What to do
Your copy should start at the line with "left shoulder: (1395, 979)" and end at the line with "right shoulder: (1196, 624)" in the data below. Transcribe only those lines, exactly, pictures excluded.

Supplied data

--*--

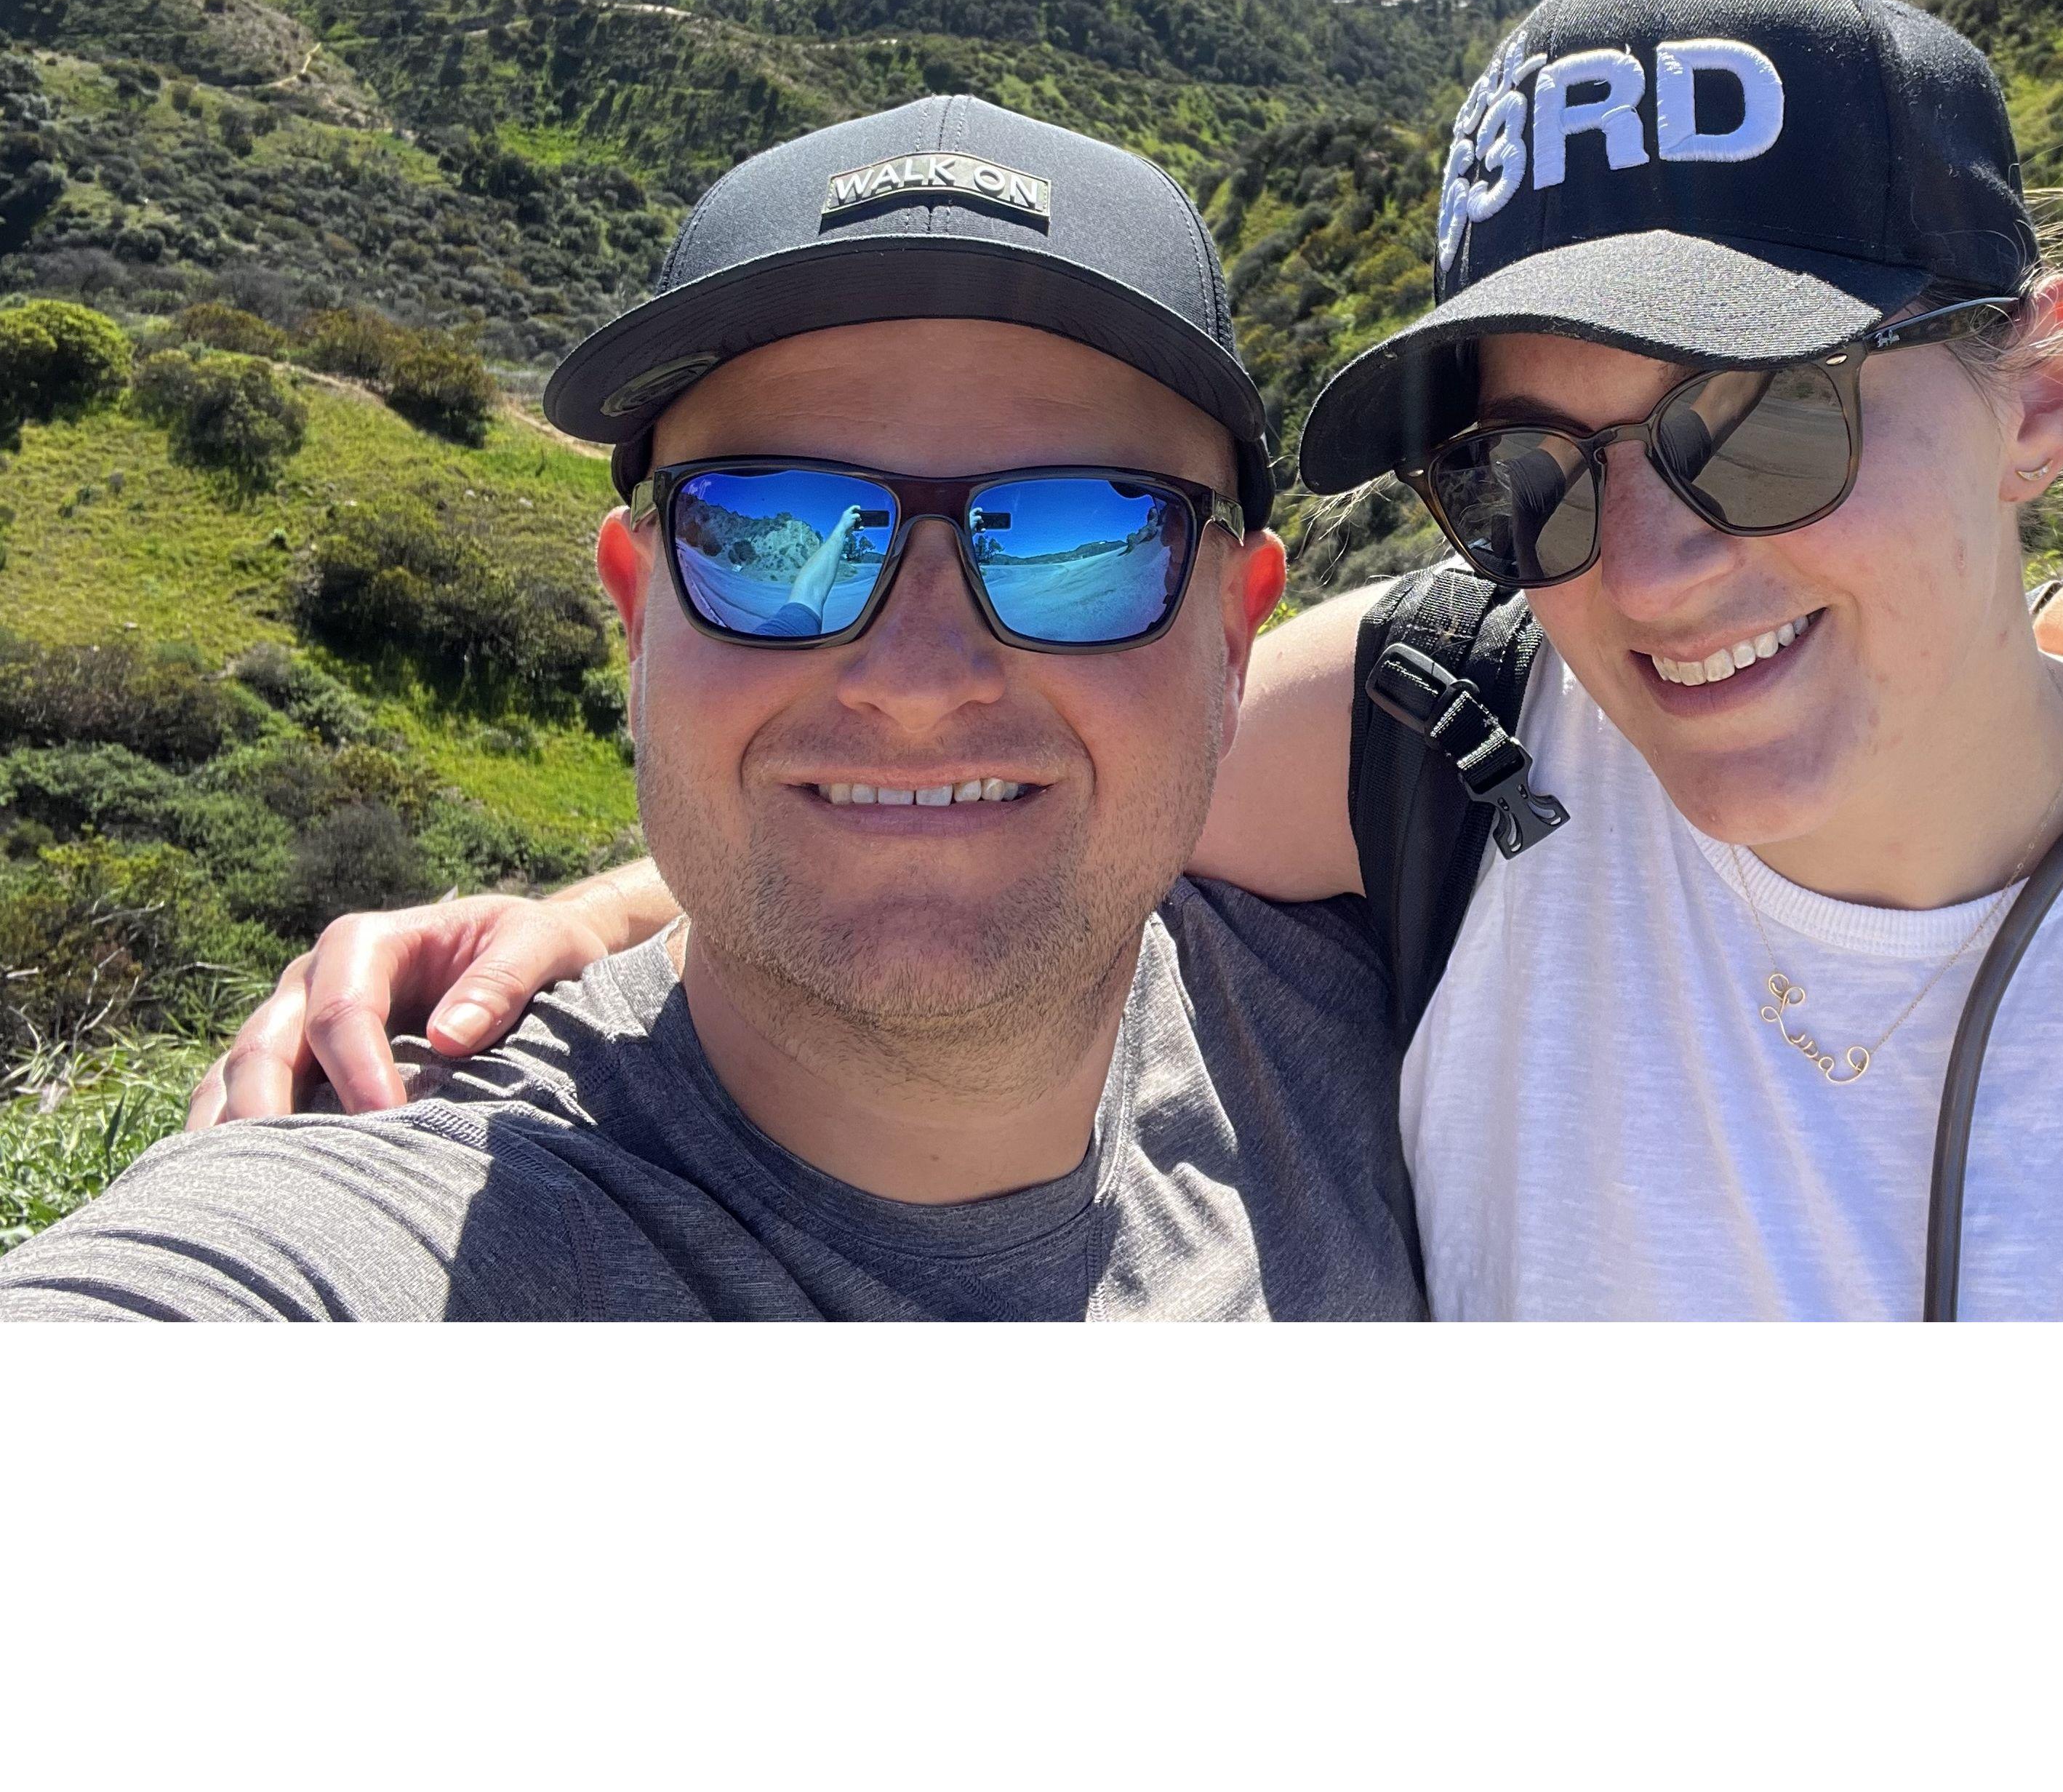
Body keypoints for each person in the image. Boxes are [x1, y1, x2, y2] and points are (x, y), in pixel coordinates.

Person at [183, 0, 2063, 1319]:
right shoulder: (1445, 737)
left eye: (1772, 430)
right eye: (1532, 474)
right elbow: (971, 764)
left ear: (2032, 385)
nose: (1660, 568)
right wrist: (574, 921)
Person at [0, 98, 1424, 1319]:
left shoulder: (1395, 979)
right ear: (639, 615)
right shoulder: (395, 1218)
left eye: (1082, 542)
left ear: (1236, 636)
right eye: (775, 530)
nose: (918, 682)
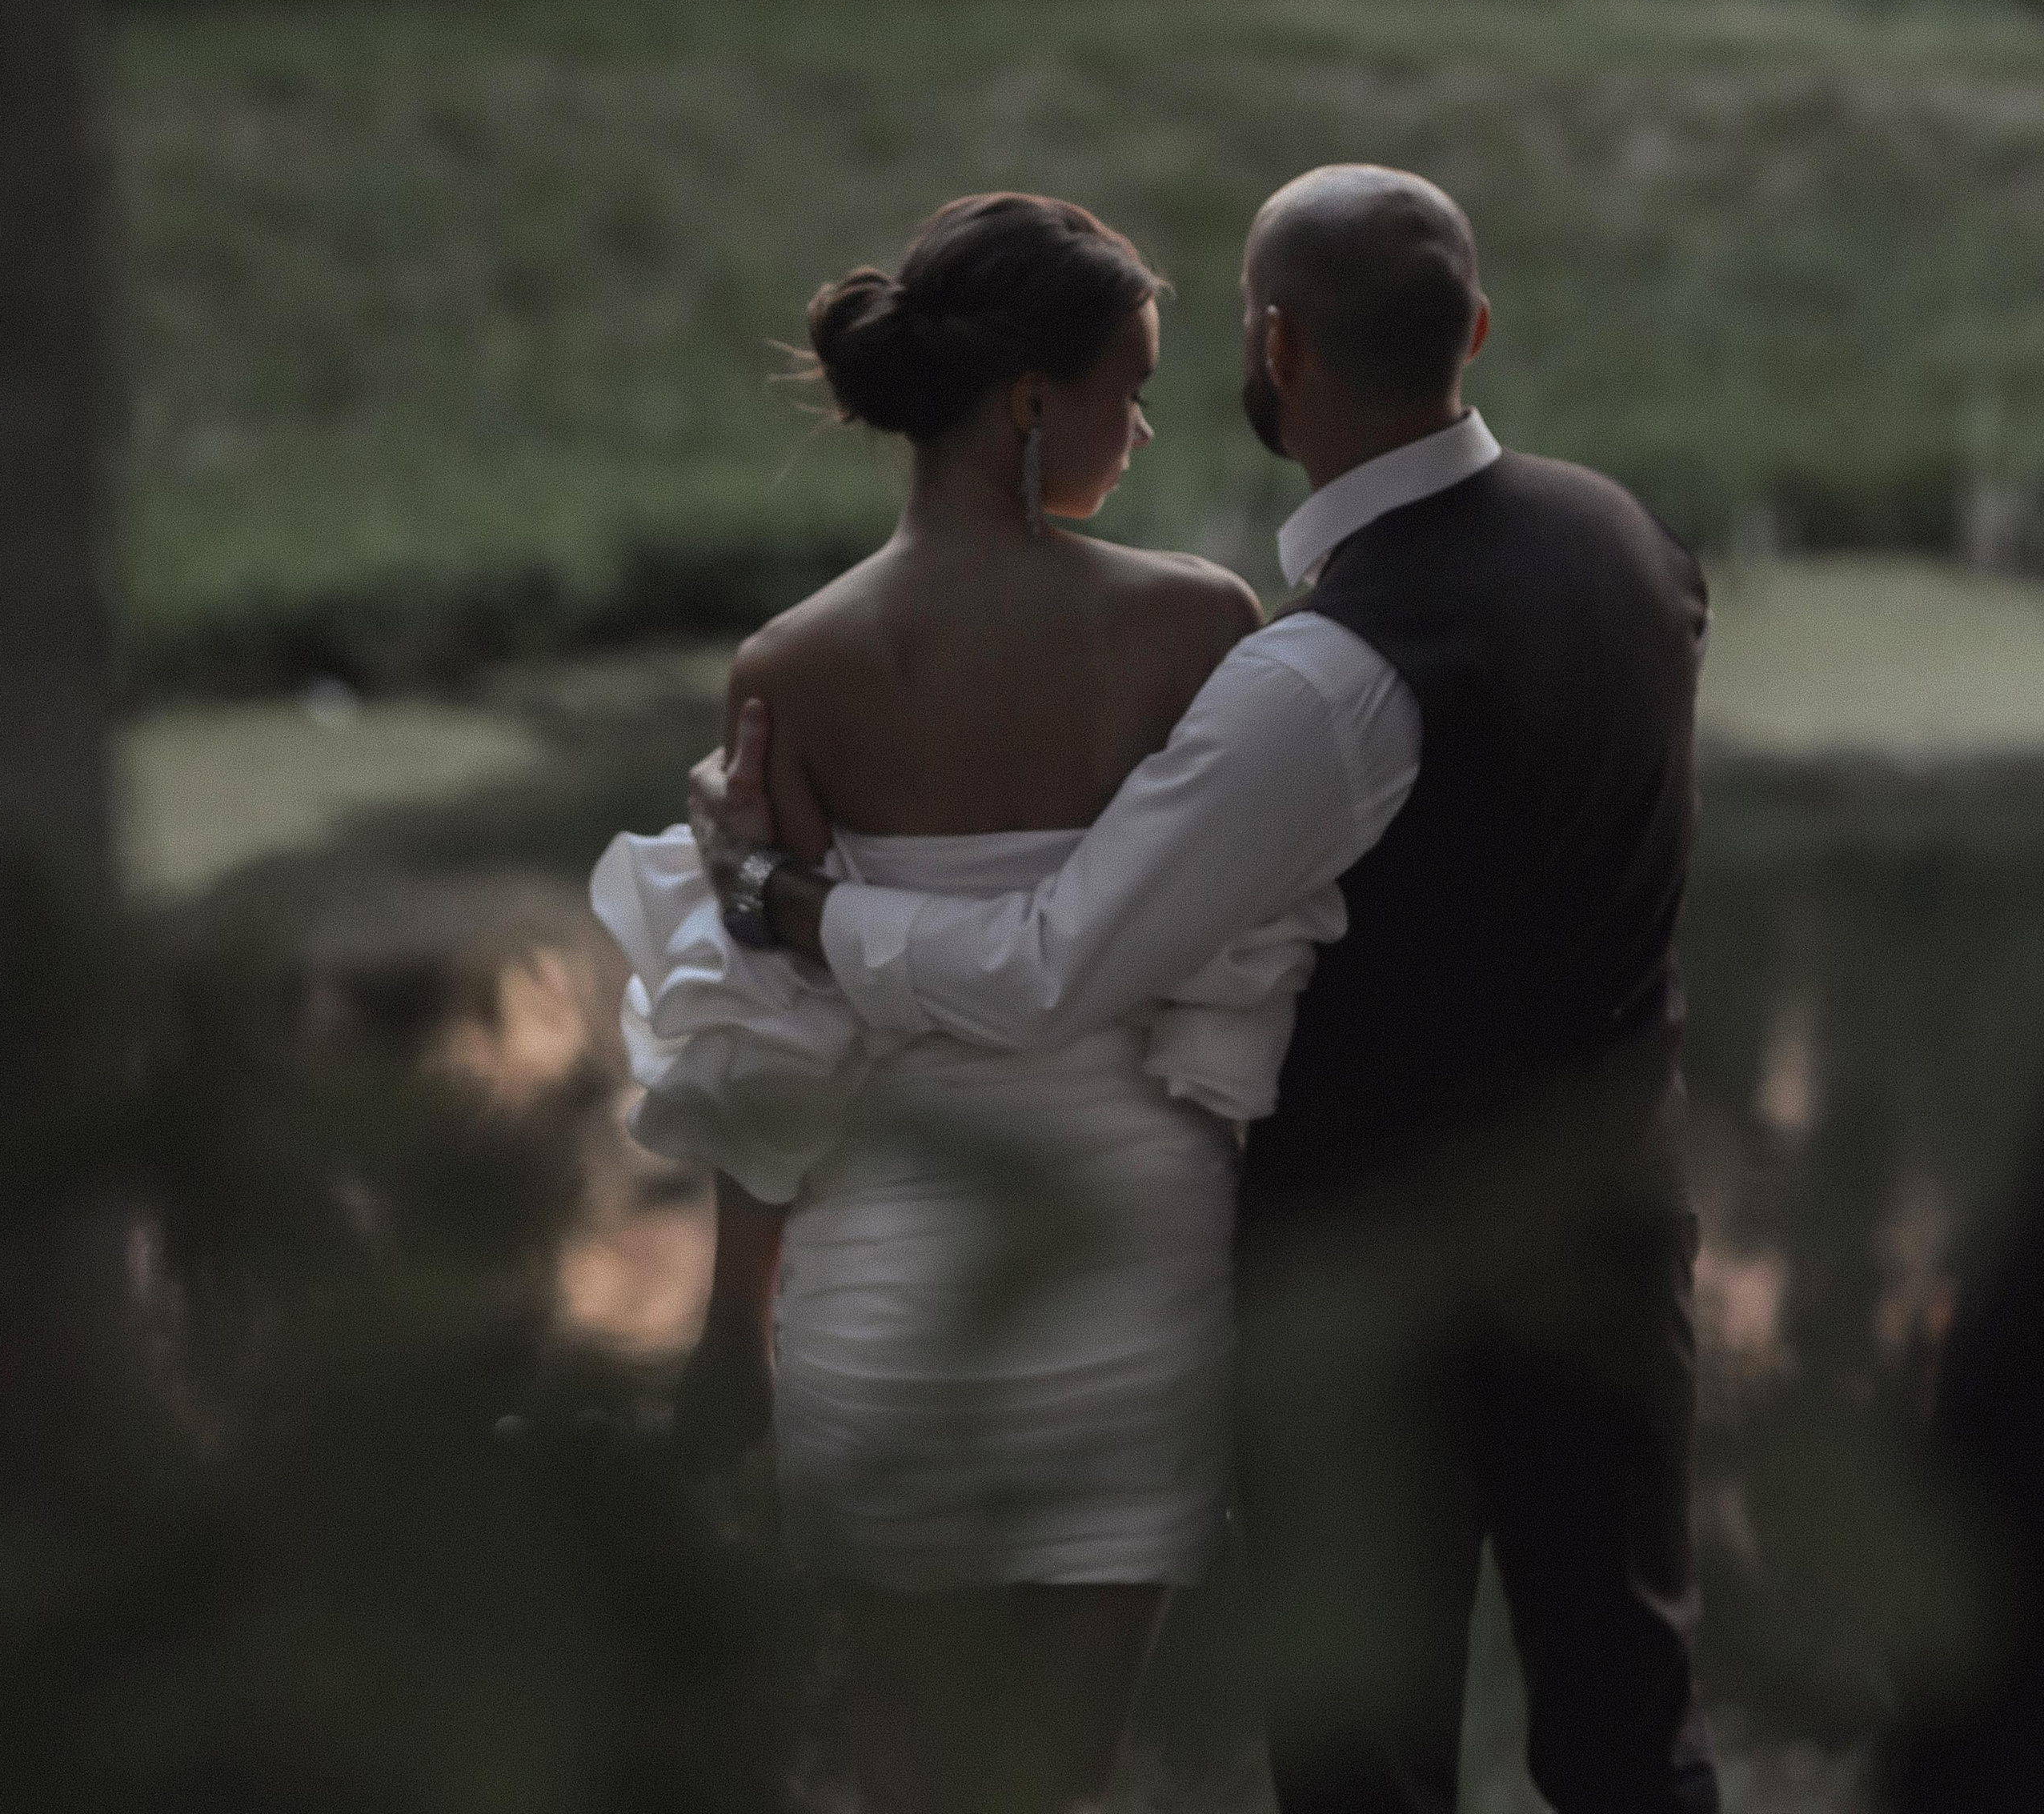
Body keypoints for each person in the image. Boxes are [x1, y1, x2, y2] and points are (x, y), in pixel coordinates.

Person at [694, 164, 1721, 1814]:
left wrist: (785, 901)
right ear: (1470, 326)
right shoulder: (1626, 542)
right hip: (1609, 1242)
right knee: (1629, 1739)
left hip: (1371, 1301)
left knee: (1362, 1768)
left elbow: (1042, 966)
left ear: (1273, 346)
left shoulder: (1321, 676)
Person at [593, 190, 1326, 1814]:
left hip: (884, 1279)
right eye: (1125, 388)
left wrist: (734, 1341)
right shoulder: (1196, 624)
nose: (1139, 429)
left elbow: (768, 1032)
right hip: (1134, 1261)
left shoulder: (792, 663)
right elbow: (1262, 966)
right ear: (1023, 402)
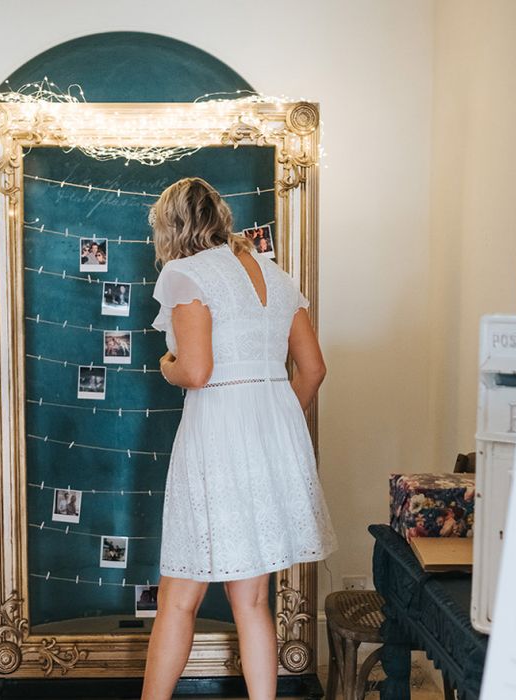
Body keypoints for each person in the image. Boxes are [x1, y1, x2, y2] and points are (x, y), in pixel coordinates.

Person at [141, 177, 337, 700]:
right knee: (251, 602)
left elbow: (197, 371)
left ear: (172, 227)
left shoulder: (186, 274)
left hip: (216, 438)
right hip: (271, 442)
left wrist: (166, 365)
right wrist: (272, 426)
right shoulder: (276, 275)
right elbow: (313, 370)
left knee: (178, 599)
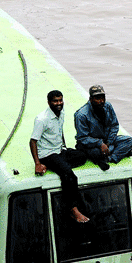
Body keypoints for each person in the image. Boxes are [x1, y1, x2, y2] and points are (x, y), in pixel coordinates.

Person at [29, 90, 89, 223]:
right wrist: (37, 163)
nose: (59, 103)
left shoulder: (61, 113)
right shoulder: (42, 119)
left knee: (82, 156)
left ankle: (59, 166)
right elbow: (33, 141)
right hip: (47, 154)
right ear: (49, 102)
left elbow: (59, 131)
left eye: (60, 100)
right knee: (69, 175)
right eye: (55, 101)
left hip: (59, 150)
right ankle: (73, 209)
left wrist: (64, 147)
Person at [74, 85, 132, 170]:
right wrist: (100, 143)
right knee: (96, 153)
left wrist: (108, 142)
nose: (101, 101)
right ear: (91, 99)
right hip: (91, 145)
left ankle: (109, 158)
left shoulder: (108, 106)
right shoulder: (81, 115)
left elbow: (114, 125)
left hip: (107, 141)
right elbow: (83, 138)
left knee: (129, 141)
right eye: (97, 99)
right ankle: (118, 152)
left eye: (102, 98)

--*--

Solution for this problem
left shoulder: (1395, 979)
right ear: (639, 615)
right shoulder: (395, 1218)
left eye: (1082, 542)
left ear: (1236, 636)
right eye: (775, 530)
nose: (918, 682)
Body keypoints for each person in the image. Boxes are [x1, y1, x2, y2] and points are (x, y), in pixel coordinates.

Person at [694, 164, 1721, 1814]:
left wrist: (785, 901)
right ear: (1470, 326)
right shoulder: (1626, 542)
right hip: (1609, 1242)
right knee: (1629, 1739)
left hip: (1371, 1301)
left knee: (1362, 1768)
left elbow: (1042, 966)
left ear: (1273, 346)
left shoulder: (1321, 676)
Person at [593, 190, 1326, 1814]:
left hip: (884, 1279)
right eye: (1125, 388)
left wrist: (734, 1341)
right shoulder: (1196, 624)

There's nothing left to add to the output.